Vaderlandsch woordenboek

Jacobus Kok (1780)

Gepubliceerd op 30-07-2022

GRONSFELD

betekenis & definitie

een klein Landschapje, met den tijtel van Graafschap, in het Hertogdom van Limburg, in de XV Eeuw, door het overlijden van CATHARINA, de laatste van dat Geslagt, gekoomen aan het tegenwoordige Geslagt. Toen, in het Jaar 1588, JODOCUS, door den Keizer , tot Graaf van Bronkhorst verheeven, zonder kinderen overleed, nam deszelfs broeder den tijtel aan.
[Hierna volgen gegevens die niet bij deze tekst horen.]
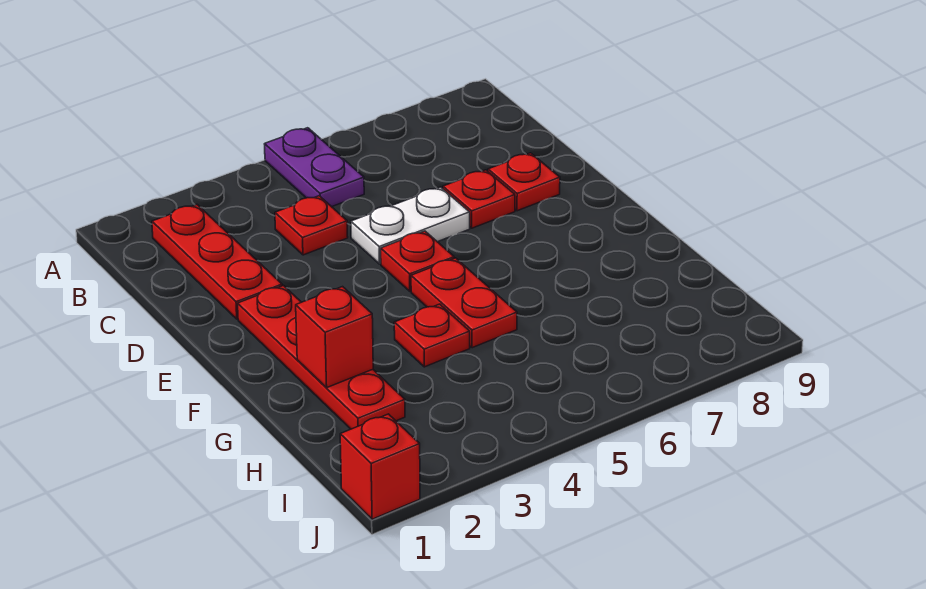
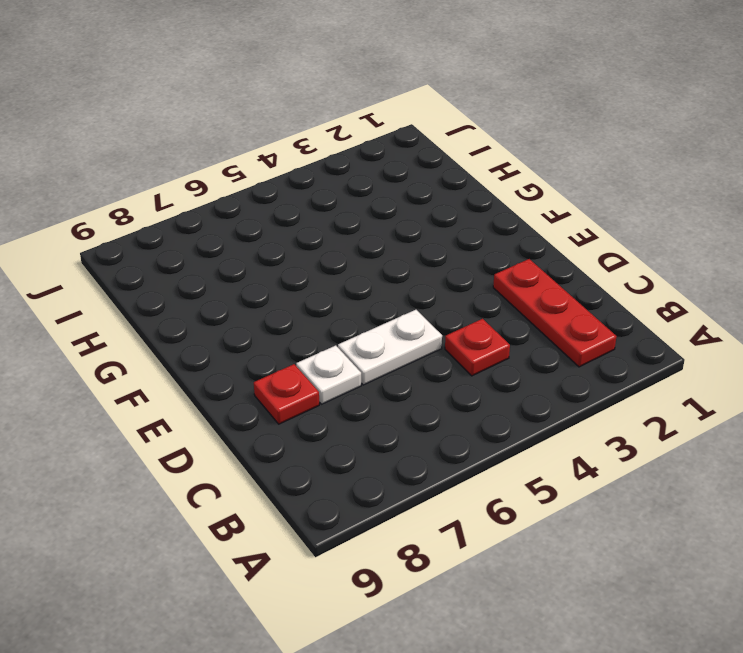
white plate D7 level 1 -> red plate D7 level 1
none -> purple plate A5:B5 level 1
none -> red plate E2:H2 level 1
none -> red plate E5 level 1

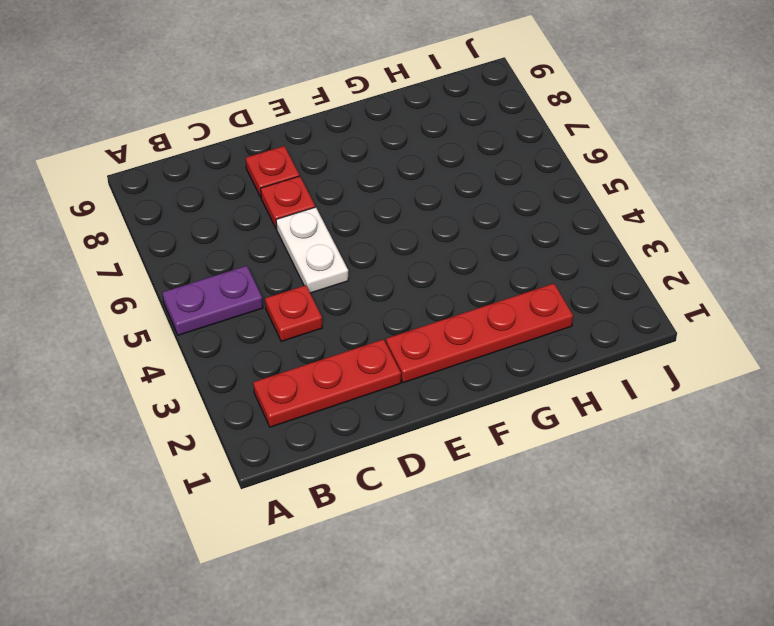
none -> red plate E5 level 1
none -> red plate F5:G5 level 1
none -> red plate G4 level 1

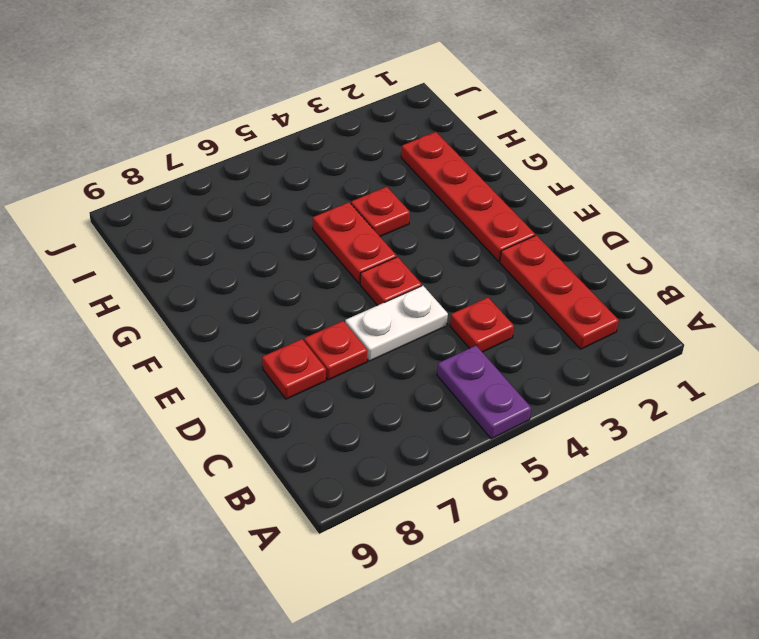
none -> red brick J1 level 1
none -> red brick G2 level 2

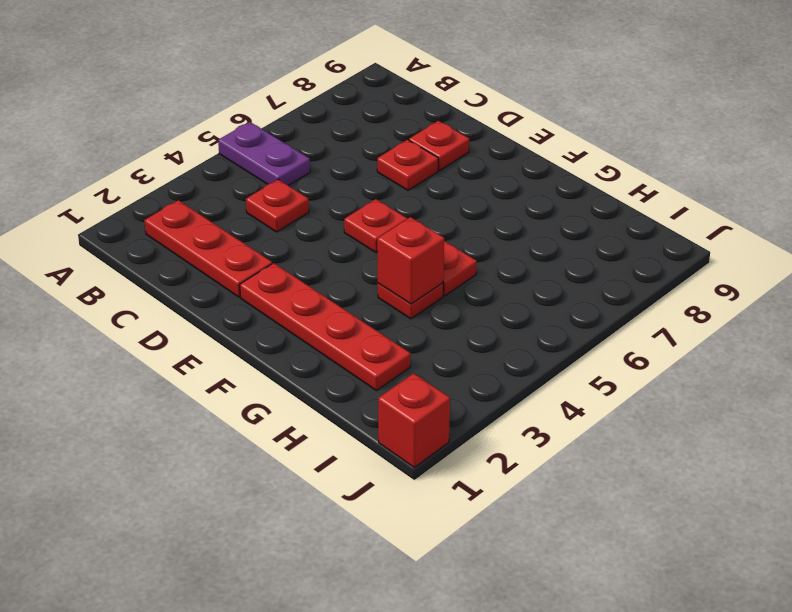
red brick G4 level 2 -> red brick G2 level 2
none -> white plate D5:D6 level 1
Deeze liet drie zoonen na, waar van de oudste was JODOCUS MAXIMILIAAN, Graaf van Gronsfeld Eberstein. Hij overleed in ’t jaar 1622, nalaatende:

1. OTTO WILLEM, Graaf van Bronkhorst, Gronsfeld en Eberstein, Keurbeijersche Generaal, Veldmarschalk , en Wijbisschop en Vicaris-Generaal van den Bisschop van Osnabrugge;
2. JOHANNES FRANCISCUS;
3. ERNEST;
4. JOHAN FILIP FELIX;
5 ANNA JUSTINA;
6. CLARA SYBILLA.

Uit dit Geslagte is mede afkomstig GRONSFELD-DIEPENBROEK.